__Data provided__.
● ● ●

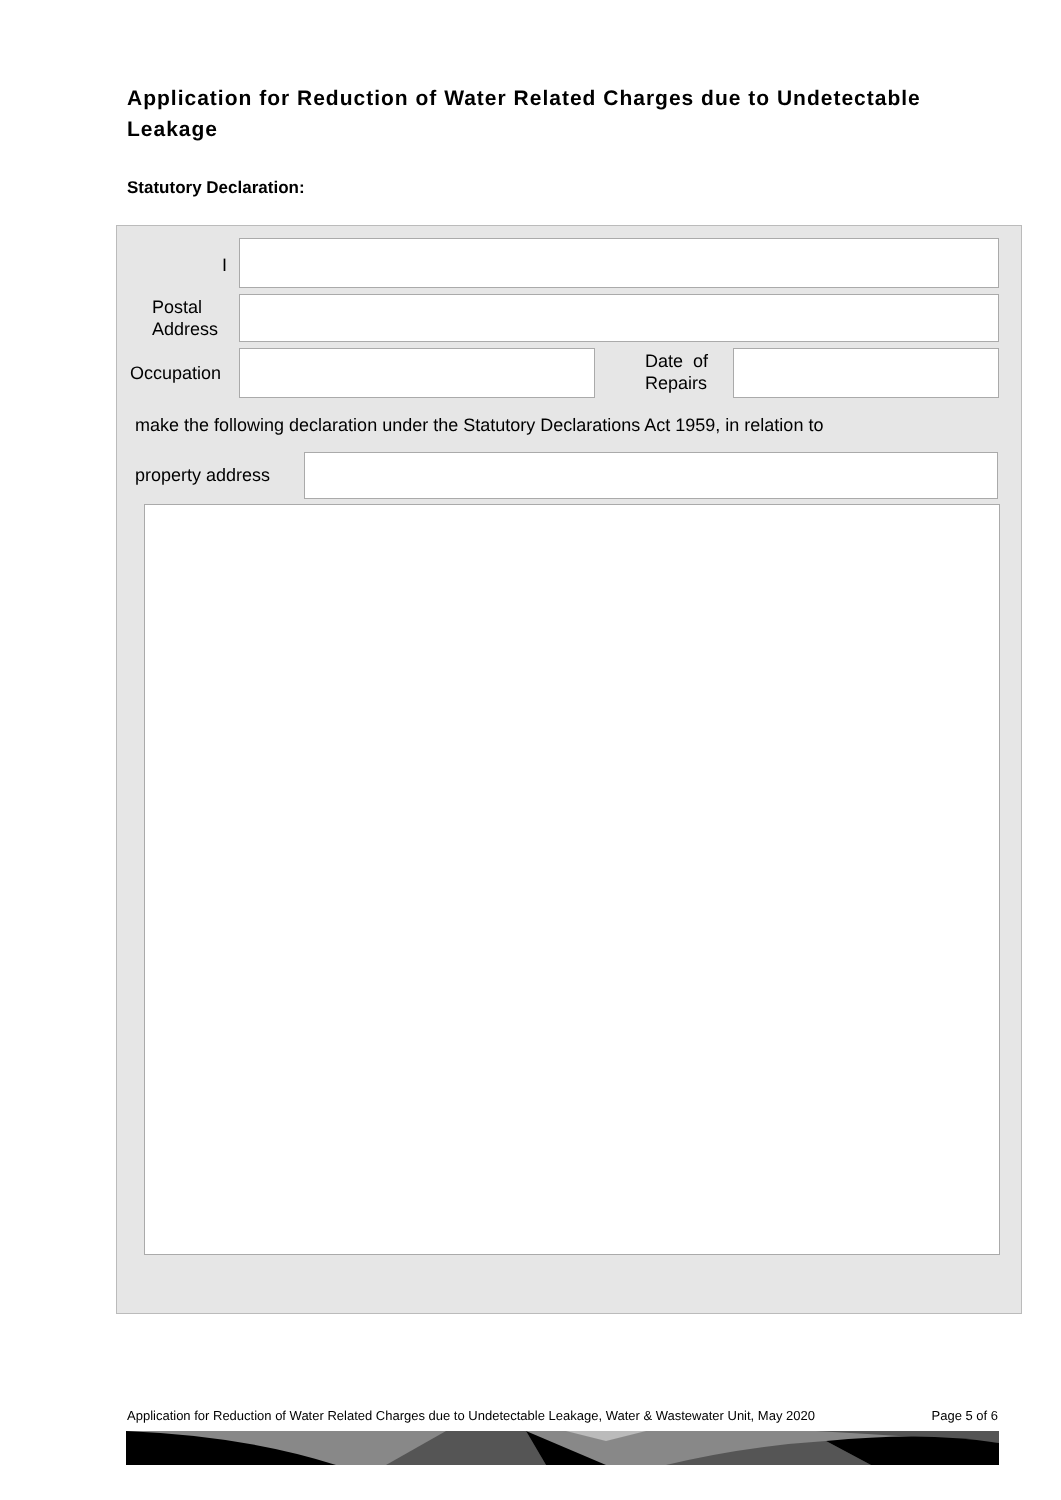Application for Reduction of Water Related Charges due to Undetectable Leakage
Statutory Declaration:
I
Postal
Address
Occupation
Date of
Repairs
make the following declaration under the Statutory Declarations Act 1959, in relation to
property address
Application for Reduction of Water Related Charges due to Undetectable Leakage, Water & Wastewater Unit, May 2020 Page 5 of 6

● ● ●

__Description of the task__.
Make an exact copy of the records above, one that has none of the pictures.

__Completed task__.
Application for Reduction of Water Related Charges due to Undetectable Leakage
Statutory Declaration:
I
Postal
Address
Occupation
Date of
Repairs
make the following declaration under the Statutory Declarations Act 1959, in relation to
property address
Application for Reduction of Water Related Charges due to Undetectable Leakage, Water & Wastewater Unit, May 2020 Page 5 of 6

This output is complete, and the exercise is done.